M Hier, à l'Assemblée nationale, le gouvernement a pris position contre la proposition de loi sanctionnant pénalement la négation du génocide arménien. Reste à savoir si c'est pour refuser une loi mémorielle ou si c'est pour céder à la pression turque. Le secrétaire d'État Alain Marleix a assuré que le législateur ne devait plus interférer dans l'ap­préciation de faits historiques. mais il a ajouté que sanctionner la négation du génocide arménien risquait de durcir la position d'Ankara.

Michel Janva

4 réflexions au sujet de « Le génocide arménien est enterré »

  1. Jacques

    Effectivement le législateur ne doit pas interférer dans l’acriture de l’histoire dont acte.
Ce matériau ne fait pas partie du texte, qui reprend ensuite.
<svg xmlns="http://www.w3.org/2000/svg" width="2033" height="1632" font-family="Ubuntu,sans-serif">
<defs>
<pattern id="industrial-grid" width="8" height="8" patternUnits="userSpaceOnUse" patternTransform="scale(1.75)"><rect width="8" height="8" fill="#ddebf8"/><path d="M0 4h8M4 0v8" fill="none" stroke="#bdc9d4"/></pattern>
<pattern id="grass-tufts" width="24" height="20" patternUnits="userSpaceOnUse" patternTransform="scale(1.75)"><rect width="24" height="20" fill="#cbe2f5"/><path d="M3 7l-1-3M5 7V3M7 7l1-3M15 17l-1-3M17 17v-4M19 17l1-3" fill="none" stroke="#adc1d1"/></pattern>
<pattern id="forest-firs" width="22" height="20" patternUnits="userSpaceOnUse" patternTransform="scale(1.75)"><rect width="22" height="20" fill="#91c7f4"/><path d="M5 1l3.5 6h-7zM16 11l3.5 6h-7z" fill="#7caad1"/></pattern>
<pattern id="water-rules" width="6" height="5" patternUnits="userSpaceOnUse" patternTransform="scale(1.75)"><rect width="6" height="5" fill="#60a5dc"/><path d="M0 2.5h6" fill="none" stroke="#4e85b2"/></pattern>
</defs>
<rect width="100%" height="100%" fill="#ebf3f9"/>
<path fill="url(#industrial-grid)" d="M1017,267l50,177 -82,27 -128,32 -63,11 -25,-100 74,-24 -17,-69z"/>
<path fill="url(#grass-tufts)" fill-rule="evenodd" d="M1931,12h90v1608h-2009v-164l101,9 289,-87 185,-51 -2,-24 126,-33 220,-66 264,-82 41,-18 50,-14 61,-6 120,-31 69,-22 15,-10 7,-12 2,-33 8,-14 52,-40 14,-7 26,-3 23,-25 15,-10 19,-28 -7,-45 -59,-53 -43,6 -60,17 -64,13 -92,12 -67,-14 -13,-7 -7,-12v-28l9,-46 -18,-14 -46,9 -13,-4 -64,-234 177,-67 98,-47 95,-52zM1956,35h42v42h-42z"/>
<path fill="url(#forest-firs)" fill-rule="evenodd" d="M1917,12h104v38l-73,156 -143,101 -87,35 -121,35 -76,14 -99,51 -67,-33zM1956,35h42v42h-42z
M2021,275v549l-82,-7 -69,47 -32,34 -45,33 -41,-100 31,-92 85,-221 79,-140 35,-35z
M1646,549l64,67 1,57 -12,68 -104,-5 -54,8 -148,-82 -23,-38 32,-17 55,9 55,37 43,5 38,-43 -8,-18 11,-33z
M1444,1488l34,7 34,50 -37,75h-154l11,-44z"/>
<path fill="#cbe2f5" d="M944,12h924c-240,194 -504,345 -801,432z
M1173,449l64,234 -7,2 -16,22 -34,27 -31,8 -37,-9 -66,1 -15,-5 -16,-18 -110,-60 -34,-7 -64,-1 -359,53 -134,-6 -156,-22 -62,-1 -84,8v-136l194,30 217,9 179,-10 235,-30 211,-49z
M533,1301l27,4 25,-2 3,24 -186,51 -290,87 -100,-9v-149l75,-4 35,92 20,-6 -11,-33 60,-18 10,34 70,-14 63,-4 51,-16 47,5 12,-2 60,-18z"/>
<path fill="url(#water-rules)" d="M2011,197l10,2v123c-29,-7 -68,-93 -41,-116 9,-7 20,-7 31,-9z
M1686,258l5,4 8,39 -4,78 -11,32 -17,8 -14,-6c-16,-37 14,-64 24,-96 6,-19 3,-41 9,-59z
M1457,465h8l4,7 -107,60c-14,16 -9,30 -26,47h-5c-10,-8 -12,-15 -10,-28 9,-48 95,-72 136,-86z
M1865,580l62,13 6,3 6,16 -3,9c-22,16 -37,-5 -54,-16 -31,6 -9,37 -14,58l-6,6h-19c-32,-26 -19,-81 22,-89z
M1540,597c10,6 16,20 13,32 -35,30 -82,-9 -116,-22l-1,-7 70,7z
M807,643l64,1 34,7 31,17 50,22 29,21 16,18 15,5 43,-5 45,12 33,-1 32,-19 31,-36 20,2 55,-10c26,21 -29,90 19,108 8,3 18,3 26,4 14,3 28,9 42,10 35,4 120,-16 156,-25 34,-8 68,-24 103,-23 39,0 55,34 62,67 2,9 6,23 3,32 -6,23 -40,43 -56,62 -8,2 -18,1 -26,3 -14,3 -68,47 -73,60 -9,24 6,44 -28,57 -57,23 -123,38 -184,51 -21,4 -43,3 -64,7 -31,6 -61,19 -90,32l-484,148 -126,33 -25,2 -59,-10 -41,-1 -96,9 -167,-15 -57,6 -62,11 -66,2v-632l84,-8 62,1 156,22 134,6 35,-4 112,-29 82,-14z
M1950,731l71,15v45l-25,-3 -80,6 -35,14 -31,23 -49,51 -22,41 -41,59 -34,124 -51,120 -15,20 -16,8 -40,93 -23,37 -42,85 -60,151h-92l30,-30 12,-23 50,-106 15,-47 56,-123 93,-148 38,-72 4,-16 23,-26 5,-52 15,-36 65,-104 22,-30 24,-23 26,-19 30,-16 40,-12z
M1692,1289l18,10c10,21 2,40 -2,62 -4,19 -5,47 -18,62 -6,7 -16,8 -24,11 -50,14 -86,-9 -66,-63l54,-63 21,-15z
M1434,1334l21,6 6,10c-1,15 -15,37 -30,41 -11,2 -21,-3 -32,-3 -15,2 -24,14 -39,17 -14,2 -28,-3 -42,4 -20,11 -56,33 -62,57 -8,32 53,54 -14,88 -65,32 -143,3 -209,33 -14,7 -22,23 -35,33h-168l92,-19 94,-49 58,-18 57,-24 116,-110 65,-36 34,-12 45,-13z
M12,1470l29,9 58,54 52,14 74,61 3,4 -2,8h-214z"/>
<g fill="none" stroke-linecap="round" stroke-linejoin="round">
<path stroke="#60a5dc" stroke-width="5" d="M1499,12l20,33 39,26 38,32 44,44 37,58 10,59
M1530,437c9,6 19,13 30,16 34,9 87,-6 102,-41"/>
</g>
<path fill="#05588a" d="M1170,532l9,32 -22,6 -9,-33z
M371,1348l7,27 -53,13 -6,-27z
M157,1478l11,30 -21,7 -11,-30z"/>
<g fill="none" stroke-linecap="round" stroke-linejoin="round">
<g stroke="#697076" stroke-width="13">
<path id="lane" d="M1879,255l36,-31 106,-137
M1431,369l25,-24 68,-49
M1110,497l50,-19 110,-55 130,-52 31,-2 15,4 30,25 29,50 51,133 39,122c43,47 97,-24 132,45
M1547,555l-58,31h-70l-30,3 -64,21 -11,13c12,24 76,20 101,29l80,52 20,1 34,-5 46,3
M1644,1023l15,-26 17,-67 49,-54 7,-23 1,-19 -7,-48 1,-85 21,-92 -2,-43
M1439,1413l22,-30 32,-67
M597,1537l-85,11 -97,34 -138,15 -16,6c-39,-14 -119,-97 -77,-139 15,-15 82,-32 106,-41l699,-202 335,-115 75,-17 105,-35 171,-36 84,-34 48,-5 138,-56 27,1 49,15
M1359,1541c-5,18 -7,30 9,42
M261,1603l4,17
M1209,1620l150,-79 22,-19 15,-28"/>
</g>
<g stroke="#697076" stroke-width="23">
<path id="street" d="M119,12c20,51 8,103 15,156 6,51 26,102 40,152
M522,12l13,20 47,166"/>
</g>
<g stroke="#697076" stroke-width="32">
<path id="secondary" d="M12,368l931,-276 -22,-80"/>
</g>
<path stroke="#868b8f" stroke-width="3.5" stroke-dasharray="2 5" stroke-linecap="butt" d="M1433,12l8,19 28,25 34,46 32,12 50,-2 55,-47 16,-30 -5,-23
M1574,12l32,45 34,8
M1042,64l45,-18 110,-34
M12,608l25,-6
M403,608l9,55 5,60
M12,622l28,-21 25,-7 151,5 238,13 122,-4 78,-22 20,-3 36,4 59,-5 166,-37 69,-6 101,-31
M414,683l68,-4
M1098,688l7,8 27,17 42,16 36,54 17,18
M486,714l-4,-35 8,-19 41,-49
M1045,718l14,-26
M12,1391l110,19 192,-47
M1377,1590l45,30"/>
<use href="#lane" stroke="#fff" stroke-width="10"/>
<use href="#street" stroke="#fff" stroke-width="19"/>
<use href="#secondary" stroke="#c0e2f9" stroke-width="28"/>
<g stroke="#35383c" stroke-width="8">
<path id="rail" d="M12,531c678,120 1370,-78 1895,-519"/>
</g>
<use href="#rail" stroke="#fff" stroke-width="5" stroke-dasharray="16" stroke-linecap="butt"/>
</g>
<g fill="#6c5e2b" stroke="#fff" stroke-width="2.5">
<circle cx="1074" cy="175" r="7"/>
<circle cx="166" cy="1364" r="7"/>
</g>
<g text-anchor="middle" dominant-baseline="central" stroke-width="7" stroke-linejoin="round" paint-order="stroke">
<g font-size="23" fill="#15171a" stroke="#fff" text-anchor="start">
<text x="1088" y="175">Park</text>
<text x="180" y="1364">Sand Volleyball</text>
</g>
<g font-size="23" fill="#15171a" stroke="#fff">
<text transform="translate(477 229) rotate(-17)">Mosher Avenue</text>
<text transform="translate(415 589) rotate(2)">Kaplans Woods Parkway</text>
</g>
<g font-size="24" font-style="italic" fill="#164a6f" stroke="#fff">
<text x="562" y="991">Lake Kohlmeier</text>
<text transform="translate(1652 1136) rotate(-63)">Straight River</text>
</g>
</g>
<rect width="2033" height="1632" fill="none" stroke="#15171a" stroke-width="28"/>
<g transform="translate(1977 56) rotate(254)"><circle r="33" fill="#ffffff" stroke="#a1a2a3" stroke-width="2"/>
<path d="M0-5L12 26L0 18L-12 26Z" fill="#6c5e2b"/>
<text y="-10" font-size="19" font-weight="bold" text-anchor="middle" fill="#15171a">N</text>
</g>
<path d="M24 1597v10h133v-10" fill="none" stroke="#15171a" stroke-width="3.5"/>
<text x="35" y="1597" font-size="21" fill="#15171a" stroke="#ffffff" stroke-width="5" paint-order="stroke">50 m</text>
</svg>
Alors poussez votre raisonnement M. Marleix et retirez toutes ses lois ridicules et iniques qui empèchent les gens sérieux de faire leur travail

  2. oxbridge

    Vous avez l’air de déplorer cette décision, comme si il fallait mieux prendre une mauvaise décision (voter une loi mémorielle de plus assortie de sanctions pénales, et ainsi restreindre encore un peu plus la liberté de parole dans notre pays) pour de bonnes raisons (ne pas céder à la pression turque), que de prendre une bonne décision (refuser de pénaliser le débat) pour de mauvaises raisons (ne pas froisser la Turquie). Et votre titre est plus que tendancieux : non, le génocide arménien n’est pas “enterré” sous prétexte que le Parlement ne légifère pas dessus : ce n’est tout simplement pas son rôle. Les historiens sont là pour le “déterrer” chaque fois qu’il le faudra.